Write out every one of the lines below word for word, in the same order.

Supplied material >>

※

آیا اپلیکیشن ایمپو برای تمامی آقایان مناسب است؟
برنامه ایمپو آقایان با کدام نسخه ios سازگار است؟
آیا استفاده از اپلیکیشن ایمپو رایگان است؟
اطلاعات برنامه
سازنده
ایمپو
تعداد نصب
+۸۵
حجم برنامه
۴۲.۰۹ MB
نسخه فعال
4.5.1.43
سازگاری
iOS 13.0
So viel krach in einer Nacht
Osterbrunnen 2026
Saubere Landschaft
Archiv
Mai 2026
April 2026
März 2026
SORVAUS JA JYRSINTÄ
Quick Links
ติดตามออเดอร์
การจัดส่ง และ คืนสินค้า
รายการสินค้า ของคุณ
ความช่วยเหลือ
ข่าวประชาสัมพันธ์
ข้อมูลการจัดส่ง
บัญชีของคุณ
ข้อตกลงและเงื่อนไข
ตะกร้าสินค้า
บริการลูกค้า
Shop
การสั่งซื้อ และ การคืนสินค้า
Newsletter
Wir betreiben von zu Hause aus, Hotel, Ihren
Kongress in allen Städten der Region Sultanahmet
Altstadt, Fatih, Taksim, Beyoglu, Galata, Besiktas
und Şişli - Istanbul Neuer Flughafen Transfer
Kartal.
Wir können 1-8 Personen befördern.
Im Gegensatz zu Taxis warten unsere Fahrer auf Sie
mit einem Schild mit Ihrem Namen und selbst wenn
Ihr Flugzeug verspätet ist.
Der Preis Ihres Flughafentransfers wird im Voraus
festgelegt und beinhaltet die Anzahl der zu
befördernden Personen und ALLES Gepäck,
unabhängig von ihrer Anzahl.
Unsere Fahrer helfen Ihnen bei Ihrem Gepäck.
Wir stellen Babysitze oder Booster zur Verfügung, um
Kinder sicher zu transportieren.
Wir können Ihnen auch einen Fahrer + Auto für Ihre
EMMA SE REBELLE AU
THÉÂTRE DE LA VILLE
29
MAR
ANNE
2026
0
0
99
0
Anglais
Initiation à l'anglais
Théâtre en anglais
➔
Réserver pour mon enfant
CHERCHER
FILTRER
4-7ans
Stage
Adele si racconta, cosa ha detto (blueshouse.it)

※

Exercise result >>
آیا اپلیکیشن ایمپو برای تمامی آقایان مناسب است؟
برنامه ایمپو آقایان با کدام نسخه ios سازگار است؟
آیا استفاده از اپلیکیشن ایمپو رایگان است؟
اطلاعات برنامه
سازنده
ایمپو
تعداد نصب
+۸۵
حجم برنامه
۴۲.۰۹ MB
نسخه فعال
4.5.1.43
سازگاری
iOS 13.0
So viel krach in einer Nacht
Osterbrunnen 2026
Saubere Landschaft
Archiv
Mai 2026
April 2026
März 2026
SORVAUS JA JYRSINTÄ
Quick Links
ติดตามออเดอร์
การจัดส่ง และ คืนสินค้า
รายการสินค้า ของคุณ
ความช่วยเหลือ
ข่าวประชาสัมพันธ์
ข้อมูลการจัดส่ง
บัญชีของคุณ
ข้อตกลงและเงื่อนไข
ตะกร้าสินค้า
บริการลูกค้า
Shop
การสั่งซื้อ และ การคืนสินค้า
Newsletter
Wir betreiben von zu Hause aus, Hotel, Ihren
Kongress in allen Städten der Region Sultanahmet
Altstadt, Fatih, Taksim, Beyoglu, Galata, Besiktas
und Şişli - Istanbul Neuer Flughafen Transfer
Kartal.
Wir können 1-8 Personen befördern.
Im Gegensatz zu Taxis warten unsere Fahrer auf Sie
mit einem Schild mit Ihrem Namen und selbst wenn
Ihr Flugzeug verspätet ist.
Der Preis Ihres Flughafentransfers wird im Voraus
festgelegt und beinhaltet die Anzahl der zu
befördernden Personen und ALLES Gepäck,
unabhängig von ihrer Anzahl.
Unsere Fahrer helfen Ihnen bei Ihrem Gepäck.
Wir stellen Babysitze oder Booster zur Verfügung, um
Kinder sicher zu transportieren.
Wir können Ihnen auch einen Fahrer + Auto für Ihre
EMMA SE REBELLE AU
THÉÂTRE DE LA VILLE
29
MAR
ANNE
2026
0
0
99
0
Anglais
Initiation à l'anglais
Théâtre en anglais
➔
Réserver pour mon enfant
CHERCHER
FILTRER
4-7ans
Stage
Adele si racconta, cosa ha detto (blueshouse.it)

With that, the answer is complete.